** BEGIN Supplied records **

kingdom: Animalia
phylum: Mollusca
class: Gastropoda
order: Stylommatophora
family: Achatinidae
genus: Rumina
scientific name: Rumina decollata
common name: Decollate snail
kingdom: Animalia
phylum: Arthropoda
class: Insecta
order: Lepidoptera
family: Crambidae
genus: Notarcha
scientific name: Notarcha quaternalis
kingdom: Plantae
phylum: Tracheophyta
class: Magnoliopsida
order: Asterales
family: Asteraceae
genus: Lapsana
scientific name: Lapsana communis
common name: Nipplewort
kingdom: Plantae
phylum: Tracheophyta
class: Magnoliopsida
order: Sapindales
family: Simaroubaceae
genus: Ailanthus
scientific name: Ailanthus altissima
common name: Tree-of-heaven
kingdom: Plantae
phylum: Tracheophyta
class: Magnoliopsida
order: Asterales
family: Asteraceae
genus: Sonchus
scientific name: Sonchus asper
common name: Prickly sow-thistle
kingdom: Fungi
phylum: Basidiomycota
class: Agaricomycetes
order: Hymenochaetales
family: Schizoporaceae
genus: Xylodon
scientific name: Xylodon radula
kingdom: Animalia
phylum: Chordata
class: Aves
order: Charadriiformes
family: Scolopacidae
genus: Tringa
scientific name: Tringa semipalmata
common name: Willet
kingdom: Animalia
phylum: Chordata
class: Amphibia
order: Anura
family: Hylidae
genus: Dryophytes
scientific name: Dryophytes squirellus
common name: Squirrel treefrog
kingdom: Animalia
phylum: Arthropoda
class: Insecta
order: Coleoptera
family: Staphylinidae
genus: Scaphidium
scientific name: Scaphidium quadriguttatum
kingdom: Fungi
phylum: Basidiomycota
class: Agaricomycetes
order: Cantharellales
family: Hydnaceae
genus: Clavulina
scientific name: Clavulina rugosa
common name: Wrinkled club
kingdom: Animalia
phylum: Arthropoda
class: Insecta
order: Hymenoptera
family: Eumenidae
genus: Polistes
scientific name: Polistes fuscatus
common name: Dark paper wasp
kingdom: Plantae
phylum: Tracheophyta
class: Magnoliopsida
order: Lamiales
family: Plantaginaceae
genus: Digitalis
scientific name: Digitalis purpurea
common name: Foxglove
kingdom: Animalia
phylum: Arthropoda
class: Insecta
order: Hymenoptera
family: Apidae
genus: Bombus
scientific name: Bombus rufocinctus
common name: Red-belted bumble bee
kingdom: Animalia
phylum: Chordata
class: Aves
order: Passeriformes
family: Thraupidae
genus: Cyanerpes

** END Supplied records **

**What the task asks:**
Can you edit the data above so that "common name" reads "vernacular name" everywhere and nothing else changes?

**In response:**
kingdom: Animalia
phylum: Mollusca
class: Gastropoda
order: Stylommatophora
family: Achatinidae
genus: Rumina
scientific name: Rumina decollata
vernacular name: Decollate snail
kingdom: Animalia
phylum: Arthropoda
class: Insecta
order: Lepidoptera
family: Crambidae
genus: Notarcha
scientific name: Notarcha quaternalis
kingdom: Plantae
phylum: Tracheophyta
class: Magnoliopsida
order: Asterales
family: Asteraceae
genus: Lapsana
scientific name: Lapsana communis
vernacular name: Nipplewort
kingdom: Plantae
phylum: Tracheophyta
class: Magnoliopsida
order: Sapindales
family: Simaroubaceae
genus: Ailanthus
scientific name: Ailanthus altissima
vernacular name: Tree-of-heaven
kingdom: Plantae
phylum: Tracheophyta
class: Magnoliopsida
order: Asterales
family: Asteraceae
genus: Sonchus
scientific name: Sonchus asper
vernacular name: Prickly sow-thistle
kingdom: Fungi
phylum: Basidiomycota
class: Agaricomycetes
order: Hymenochaetales
family: Schizoporaceae
genus: Xylodon
scientific name: Xylodon radula
kingdom: Animalia
phylum: Chordata
class: Aves
order: Charadriiformes
family: Scolopacidae
genus: Tringa
scientific name: Tringa semipalmata
vernacular name: Willet
kingdom: Animalia
phylum: Chordata
class: Amphibia
order: Anura
family: Hylidae
genus: Dryophytes
scientific name: Dryophytes squirellus
vernacular name: Squirrel treefrog
kingdom: Animalia
phylum: Arthropoda
class: Insecta
order: Coleoptera
family: Staphylinidae
genus: Scaphidium
scientific name: Scaphidium quadriguttatum
kingdom: Fungi
phylum: Basidiomycota
class: Agaricomycetes
order: Cantharellales
family: Hydnaceae
genus: Clavulina
scientific name: Clavulina rugosa
vernacular name: Wrinkled club
kingdom: Animalia
phylum: Arthropoda
class: Insecta
order: Hymenoptera
family: Eumenidae
genus: Polistes
scientific name: Polistes fuscatus
vernacular name: Dark paper wasp
kingdom: Plantae
phylum: Tracheophyta
class: Magnoliopsida
order: Lamiales
family: Plantaginaceae
genus: Digitalis
scientific name: Digitalis purpurea
vernacular name: Foxglove
kingdom: Animalia
phylum: Arthropoda
class: Insecta
order: Hymenoptera
family: Apidae
genus: Bombus
scientific name: Bombus rufocinctus
vernacular name: Red-belted bumble bee
kingdom: Animalia
phylum: Chordata
class: Aves
order: Passeriformes
family: Thraupidae
genus: Cyanerpes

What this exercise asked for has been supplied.